TAREFA DO EXERCÍCIO
Relacione, na ordem em que aparecem, todos os países citados na seleção abaixo.

SELEÇÃO

● ● ● ●

Impressão de cédulas na Casa da Moeda.| Foto: Divulgação/Casa da Moeda

A economia não é uma ciência exata, é uma ciência social. Essa afirmação pode ter um lado de verdade, mas, em nome dela, vêm sendo trazidas ao cenário do debate científico e político ideias e propostas que haviam sido sepultadas há algum tempo. Em verdade, a economia, como um sistema de produção, circulação, distribuição, acumulação e consumo, tem aspectos típicos das ciências sociais, mas tem também leis científicas típicas das ciências exatas, a exemplo da física e da matemática.

Um dos problemas dos debates a respeito é confundir a economia como um sistema produtivo com a economia no sentido de modo de produção. Para exemplificar, se alguém observar um pão e sua função como produto alimentício, esse produto é exatamente o mesmo em Cuba, Coreia do Norte e China (que são considerados economias socialistas), Canadá, Estados Unidos e Bélgica (consideradas economias capitalistas). A questão é que o processo econômico que dá existência ao pão é igual em todos os lugares. A terra tem de ser preparada, a semente tem de ser plantada, o trigo tem de ser colhido, o moinho tem de transformar a matéria-prima em farinha, a padaria tem de assar o pão para, a partir daí, chegar ao café de manhã de alguém.

● ● ● ●

ITENS EXTRAÍDOS
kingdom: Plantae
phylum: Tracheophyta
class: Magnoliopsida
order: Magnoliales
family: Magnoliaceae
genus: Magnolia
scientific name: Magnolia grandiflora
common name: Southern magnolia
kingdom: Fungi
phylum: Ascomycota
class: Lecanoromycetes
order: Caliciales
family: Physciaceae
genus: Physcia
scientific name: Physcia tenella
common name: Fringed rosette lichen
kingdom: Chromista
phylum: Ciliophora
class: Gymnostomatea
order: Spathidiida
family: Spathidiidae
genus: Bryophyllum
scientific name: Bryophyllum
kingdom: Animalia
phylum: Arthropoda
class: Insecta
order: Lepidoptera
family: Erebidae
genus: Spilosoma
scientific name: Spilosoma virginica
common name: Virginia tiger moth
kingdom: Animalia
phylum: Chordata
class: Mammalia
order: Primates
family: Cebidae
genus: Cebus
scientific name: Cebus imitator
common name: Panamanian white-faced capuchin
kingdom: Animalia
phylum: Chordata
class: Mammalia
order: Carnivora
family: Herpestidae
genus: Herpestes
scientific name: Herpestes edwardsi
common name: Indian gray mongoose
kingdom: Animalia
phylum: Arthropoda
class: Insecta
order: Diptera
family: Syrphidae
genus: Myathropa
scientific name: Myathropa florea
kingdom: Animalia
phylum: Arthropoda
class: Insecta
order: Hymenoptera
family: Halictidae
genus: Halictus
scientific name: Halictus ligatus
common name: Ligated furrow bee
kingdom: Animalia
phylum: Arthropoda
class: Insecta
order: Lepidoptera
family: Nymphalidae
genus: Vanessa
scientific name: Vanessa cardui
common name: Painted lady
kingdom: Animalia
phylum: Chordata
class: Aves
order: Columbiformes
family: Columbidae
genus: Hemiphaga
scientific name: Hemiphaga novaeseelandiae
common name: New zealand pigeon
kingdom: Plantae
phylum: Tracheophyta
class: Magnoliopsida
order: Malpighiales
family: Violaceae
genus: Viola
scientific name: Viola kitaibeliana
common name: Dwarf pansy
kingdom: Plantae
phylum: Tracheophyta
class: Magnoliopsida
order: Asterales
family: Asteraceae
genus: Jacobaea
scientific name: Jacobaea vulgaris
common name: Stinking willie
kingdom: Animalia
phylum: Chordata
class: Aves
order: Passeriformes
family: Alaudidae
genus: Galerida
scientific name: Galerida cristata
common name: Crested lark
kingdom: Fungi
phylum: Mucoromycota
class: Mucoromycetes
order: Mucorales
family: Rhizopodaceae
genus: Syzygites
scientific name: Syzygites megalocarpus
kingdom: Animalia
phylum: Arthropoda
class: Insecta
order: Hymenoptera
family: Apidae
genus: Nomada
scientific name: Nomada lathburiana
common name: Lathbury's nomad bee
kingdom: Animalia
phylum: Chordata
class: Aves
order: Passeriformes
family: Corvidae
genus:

● ● ● ●

RESPOSTA DO EXERCÍCIO
Cuba, Coreia do Norte, China, Canadá, Estados Unidos, Bélgica